M. Klein est bien ce comprimé de violence qu'on retrouve toujours chez Losey. La violence des pulsions qui l'habite l'entraîne dans le plus étrange devenir : pris pour un juif, confondu avec un juif sous l'occupation nazi, il commence par protester, et met toute sa sombre violence dans une enquête où il veut dénoncer l'injustice de cette assimilation. Mais ce n'est pas au nom du droit, ou d'une prise de conscience d'une justice plus fondamentale, c'est au seul nom de la violence qui est en lui qu'il va peu à peu faire cette découverte décisive : même s'il était juif, toutes ses pulsions s'opposeraient encore à la violence dérivée d'un ordre qui n'est pas le sien, mais qui est l'ordre social d'un régime dominant. Si bien que le personnage se met à assumer cet état de juif qu'il n'est pas, et consent à sa propre disparition dans la masse des juifs entraînés vers la mort. C'est exactement le devenir juif d'un non-juif. (C'est aussi le thème d'un des meilleurs romans d'Arthur Miller, Focus, ed. de Minuit : un Américain moyen pris à tort pour un juif, persécuté par le K.K. K., abandonné par sa femme et ses amis, commence par protester, essayer de prouver qu'il est un pur aryen; puis prend progressivement conscience que ces persécutions ne seraient pas moins odieuses s'il était réellement juif, et finit par se confondre volontairement avec le juif qu'il n'est pas).

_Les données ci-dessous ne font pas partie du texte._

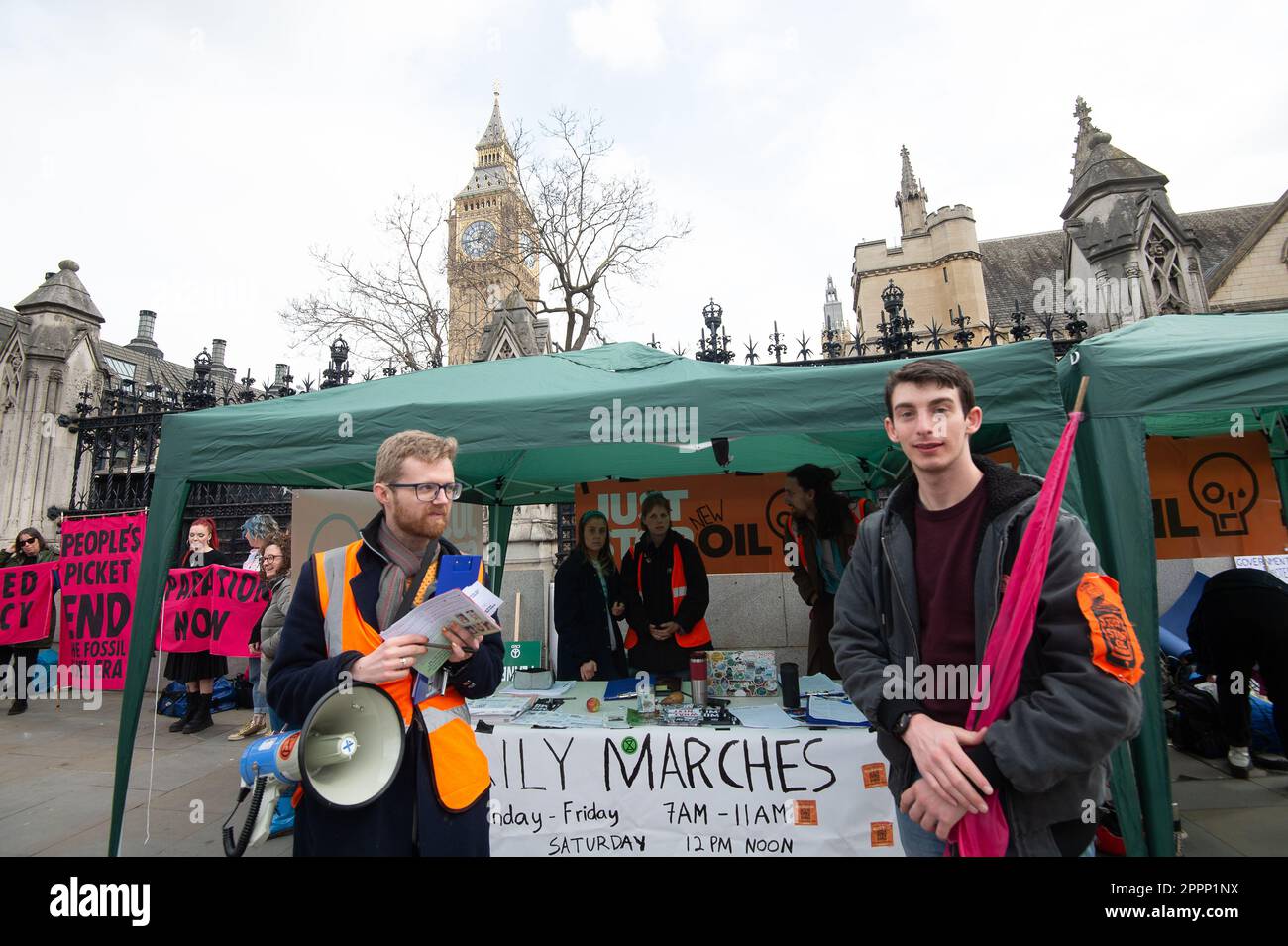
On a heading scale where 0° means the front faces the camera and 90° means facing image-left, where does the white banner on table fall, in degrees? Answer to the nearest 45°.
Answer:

On a beaucoup commenté dans M. Klein, le rôle du double et du cheminement de l'enquête. Ces thèmes semblent secondaires et subordonnés à l'image-pulsion, c'est-à-dire à cette violence statique du personnage qui n'a pour issue dans le milieu dérivé qu'un retournement contre soi, un devenir qui le mène à la disparition comme à l'assomption la plus bouleversante.

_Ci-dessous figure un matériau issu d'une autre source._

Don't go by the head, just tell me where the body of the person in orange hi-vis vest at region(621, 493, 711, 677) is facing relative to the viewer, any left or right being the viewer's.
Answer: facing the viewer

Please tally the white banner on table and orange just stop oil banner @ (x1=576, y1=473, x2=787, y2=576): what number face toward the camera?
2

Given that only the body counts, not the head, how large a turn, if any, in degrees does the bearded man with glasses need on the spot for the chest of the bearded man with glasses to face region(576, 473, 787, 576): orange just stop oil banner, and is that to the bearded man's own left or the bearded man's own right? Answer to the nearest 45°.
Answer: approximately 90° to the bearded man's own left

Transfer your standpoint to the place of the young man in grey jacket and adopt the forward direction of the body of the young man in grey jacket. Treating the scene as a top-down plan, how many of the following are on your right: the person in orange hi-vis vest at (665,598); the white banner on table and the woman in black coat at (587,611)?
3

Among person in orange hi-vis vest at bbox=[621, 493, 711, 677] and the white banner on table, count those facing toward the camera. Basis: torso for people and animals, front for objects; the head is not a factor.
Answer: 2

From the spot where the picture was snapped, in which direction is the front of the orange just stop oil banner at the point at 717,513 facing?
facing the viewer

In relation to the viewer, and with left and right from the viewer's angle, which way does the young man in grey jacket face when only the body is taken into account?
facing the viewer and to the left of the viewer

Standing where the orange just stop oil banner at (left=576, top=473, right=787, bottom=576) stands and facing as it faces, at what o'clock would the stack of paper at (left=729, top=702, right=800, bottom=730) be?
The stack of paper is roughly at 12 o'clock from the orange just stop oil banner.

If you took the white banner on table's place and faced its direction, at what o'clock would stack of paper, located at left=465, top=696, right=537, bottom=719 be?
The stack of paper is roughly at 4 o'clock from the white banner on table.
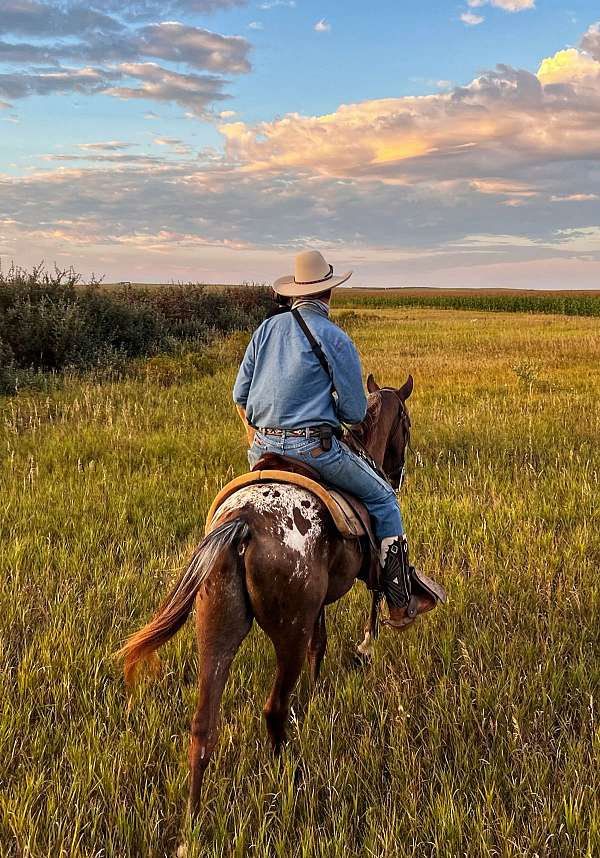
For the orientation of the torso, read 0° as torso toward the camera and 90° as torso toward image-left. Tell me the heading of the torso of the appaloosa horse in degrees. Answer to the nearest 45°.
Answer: approximately 225°

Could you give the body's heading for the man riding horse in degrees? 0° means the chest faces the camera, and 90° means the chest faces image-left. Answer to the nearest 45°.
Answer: approximately 225°

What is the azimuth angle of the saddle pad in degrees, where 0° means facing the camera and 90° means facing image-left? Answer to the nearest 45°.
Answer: approximately 225°

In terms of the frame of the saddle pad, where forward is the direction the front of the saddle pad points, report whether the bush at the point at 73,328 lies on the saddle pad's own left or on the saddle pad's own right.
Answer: on the saddle pad's own left
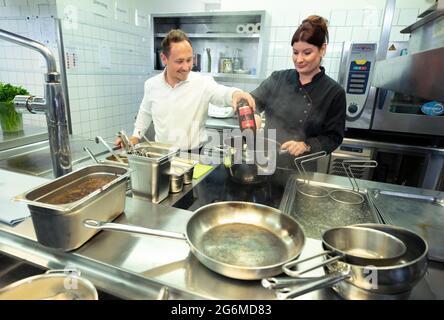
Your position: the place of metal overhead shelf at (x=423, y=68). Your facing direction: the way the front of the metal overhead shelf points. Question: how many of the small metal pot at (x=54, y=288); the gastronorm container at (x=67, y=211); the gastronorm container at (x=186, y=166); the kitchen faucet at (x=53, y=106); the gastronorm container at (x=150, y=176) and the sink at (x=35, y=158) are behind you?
0

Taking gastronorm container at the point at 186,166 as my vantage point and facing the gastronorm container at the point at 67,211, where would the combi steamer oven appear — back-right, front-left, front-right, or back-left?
back-left

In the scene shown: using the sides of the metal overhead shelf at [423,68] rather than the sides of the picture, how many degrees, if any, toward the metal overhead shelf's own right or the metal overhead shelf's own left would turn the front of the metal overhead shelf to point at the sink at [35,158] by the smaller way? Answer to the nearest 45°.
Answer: approximately 45° to the metal overhead shelf's own right

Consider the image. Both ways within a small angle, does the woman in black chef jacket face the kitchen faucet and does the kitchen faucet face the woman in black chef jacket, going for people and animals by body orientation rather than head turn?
no

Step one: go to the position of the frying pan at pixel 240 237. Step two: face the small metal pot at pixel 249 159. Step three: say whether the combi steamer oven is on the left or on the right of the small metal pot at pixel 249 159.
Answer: right

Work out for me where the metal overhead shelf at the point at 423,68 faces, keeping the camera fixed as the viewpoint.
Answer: facing the viewer and to the left of the viewer

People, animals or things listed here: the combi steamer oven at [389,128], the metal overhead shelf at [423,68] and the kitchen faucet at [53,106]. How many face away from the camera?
0

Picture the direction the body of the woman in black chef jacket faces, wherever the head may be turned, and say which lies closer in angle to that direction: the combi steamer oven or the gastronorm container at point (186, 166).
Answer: the gastronorm container

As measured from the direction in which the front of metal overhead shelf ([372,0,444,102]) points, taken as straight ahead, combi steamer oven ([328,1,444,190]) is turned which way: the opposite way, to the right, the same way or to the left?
the same way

Inséparables des milieux dérivés, les mondes originaires ont des traits particuliers qui appartiennent au style de Losey. Ce sont des espaces qui appartiennent aux actes et gestes de la pulsion. Le monde originaire communique avec les milieux dérivés, à la fois comme prédateur qui y choisit ses proies, et comme parasite qui en précipite la dégradation. C'est le vautour, celui de la tapisserie, au coeur transpercé d'une flèche, symbole du remord ou celui que Florence reconnait en Mr Klein. Le Klein juif que connait Florence a remarqué "la variété infini de la spécialisation des instincts, chez les animaux ou les insectes. Cette variété se manifeste en une série d'espèces différentes. Chez l'homme au contraire, cela n'est pas possible puisqu'il n'existe qu'une seule espèce d'homme" Mais elle ne se fait pas faute d'examiner Mr Klein sa "conviction de sa supériorité sur les autres, son amour de sa liberté, son égoïsme" en font, non un oiseau de proie, un faucon comme il le croit, mais un vautour.

Le milieu dérivé, c'est l'ordre social du régime dominant de Vichy (ses gendarmes et trafics en tout genre), le monde originaire ce sont les multiples tunnels, six ou sept, qui appellent vers la mort. Il y a notamment celui du début, où la femme juive retrouve son mari, et celui de la fin au vélodrome d'hiver, tout noir, antichambre de la mort quand les juifs vont prendre le train qui les conduit à Auschwitz.